For businesses, however, the “culture fever” has meant more than diversity management and IC trainings. As a number of previous posts on Culture Matters have pointed out, anthropology and ethnography are currently “hot” in the corporate world, especially in product design and marketing. A number of companies have become increasingly attentive to local consumer needs and preferences. While the basis of “ethnic marketing” has had the usual effect of accentuating differences across pre-defined groups, this time with the purpose of selling kosher food and black hair care products, the shift from traditional surveys to qualitative studies has had a rather different result. In the 2000s, anthropologists have began working in consumer research positions at companies ranging from Intel to Procter & Gamble, as well as founding hip design and architecture consultancies. Their job is to identify consumer needs by spending weeks in a Brazilian slum, an Osaka bakery or in an online chat group. On a number of examples, Chapter Seven demonstrates that, while the words “culture,” “values” and “community” are remarkably rare in corporate ethnographers’ reports, they provide snapshots of constantly shifting practices and meanings – what do a pair of faded jeans mean to an inner-city Black youth in Detroit or a particular ringtone to a Jamaican schoolchild – that go a long way in understanding cultural influences on individual behavour.

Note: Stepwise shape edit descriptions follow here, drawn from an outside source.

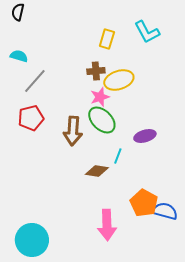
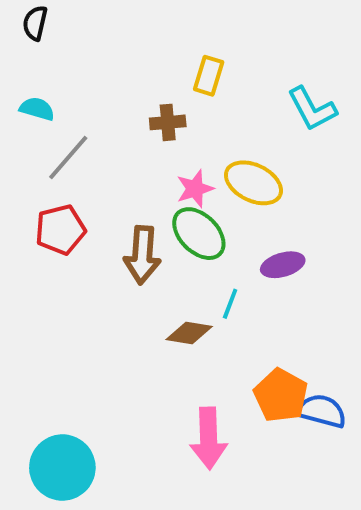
cyan L-shape: (147, 32) -> (312, 109), moved
brown cross: (96, 71) -> (168, 122), moved
yellow ellipse: (119, 80) -> (253, 183), moved, turned 44

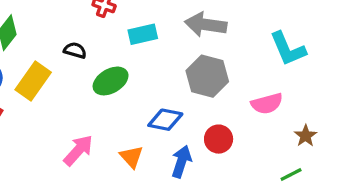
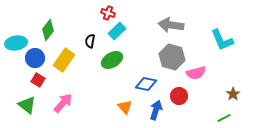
cyan rectangle: (143, 34) -> (117, 31), moved, turned -30
black semicircle: (75, 50) -> (90, 41), turned -96
pink semicircle: (267, 104) -> (196, 73), moved
pink arrow: (78, 150) -> (63, 103), moved

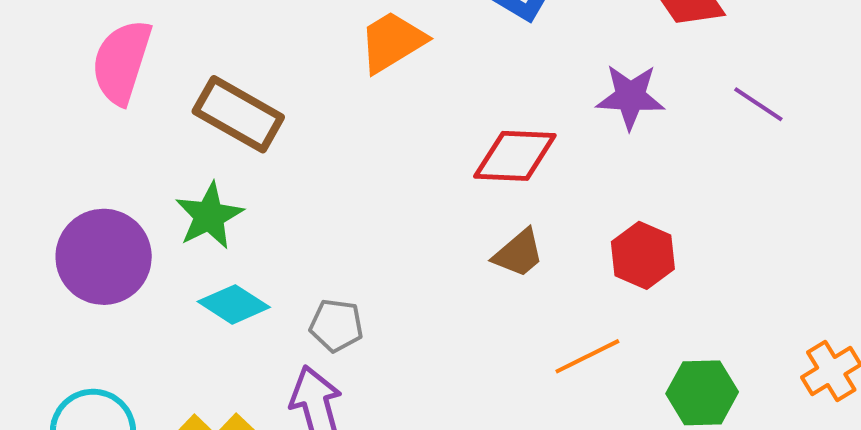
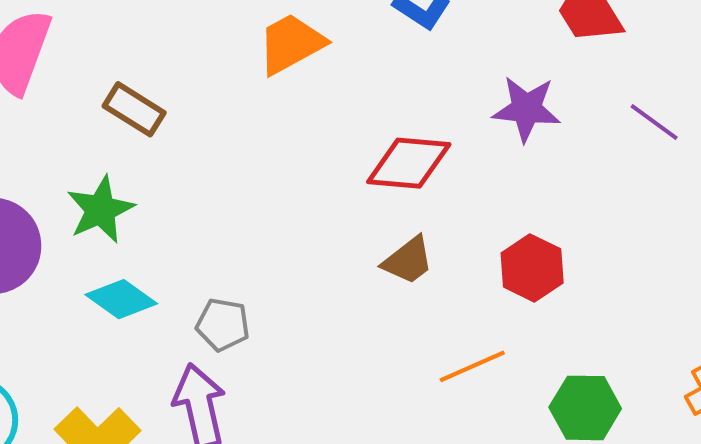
brown rectangle: (238, 114) -> (134, 109), size x0.7

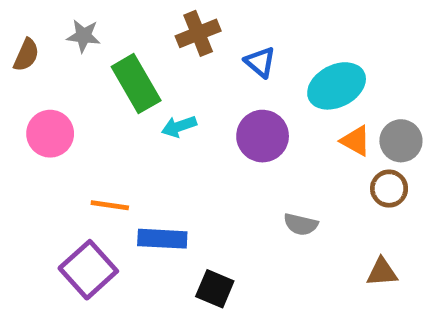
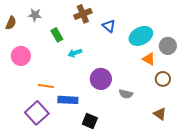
green rectangle: (136, 84) -> (57, 35), size x0.6
purple circle: (263, 136) -> (101, 79), moved
gray circle: (401, 141) -> (168, 46), moved
brown triangle: (382, 272) -> (160, 114), turned 40

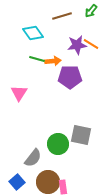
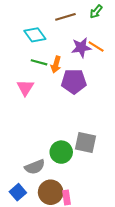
orange arrow: (53, 61) -> (56, 64), turned 112
pink triangle: (19, 93) -> (25, 88), moved
gray semicircle: (33, 158) -> (35, 167), turned 30

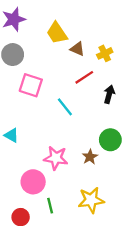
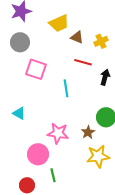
yellow trapezoid: (57, 33) -> (59, 23), turned -80
red line: (84, 77) -> (83, 62), turned 48
cyan line: (65, 107) -> (66, 88), turned 30
yellow star: (91, 200) -> (98, 156), moved

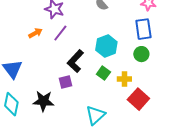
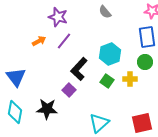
yellow cross: (124, 79) -> (130, 79), moved
purple square: (65, 82) -> (69, 90), turned -32
red square: (138, 99) -> (142, 123), moved, turned 35

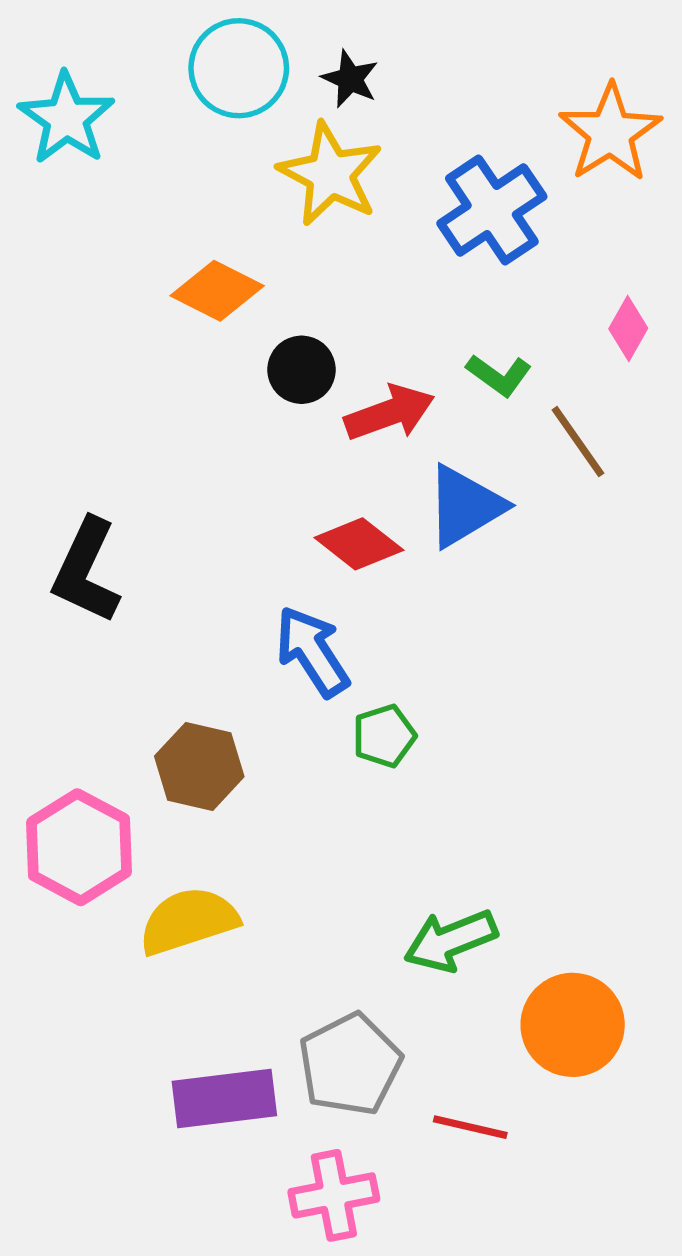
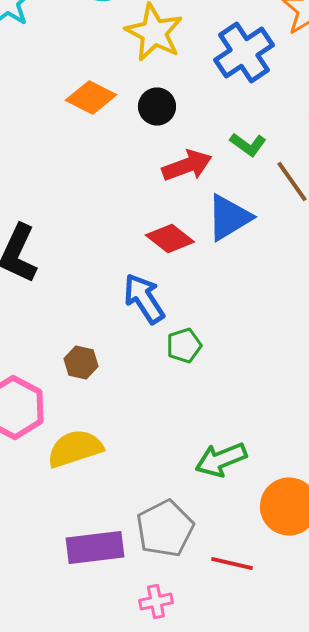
black circle: (302, 370) -> (157, 106), moved
brown hexagon: (199, 766) -> (81, 362), size x0.7
pink cross: (334, 1195) -> (156, 602), size x0.7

The Conclusion returns to the picture of a world not so much Riding the Waves of Culture – the title of a bestselling intercultural management manual – as adrift on the waves on culturalism. The dilemma this book raises is how to retain sensitivity to the cultural impacts on and of policies and corporate decisions without falling into the trap of determinism, essentialisation and misrepresentation – a trap that, as we are currently witnessing, can have the dangerous consequences of a self-fulfilling prophesy. We suggest that, to do so, it is more important to understand the motives of processes in which cultural claims arise than to study the supposed essence of a finite number of “cultures”. We conclude by offering readers a series of questions designed to help anyone who needs to evaluate the impact of decisions potentially involving cultural difference decide whether, in a particular case, culture matters.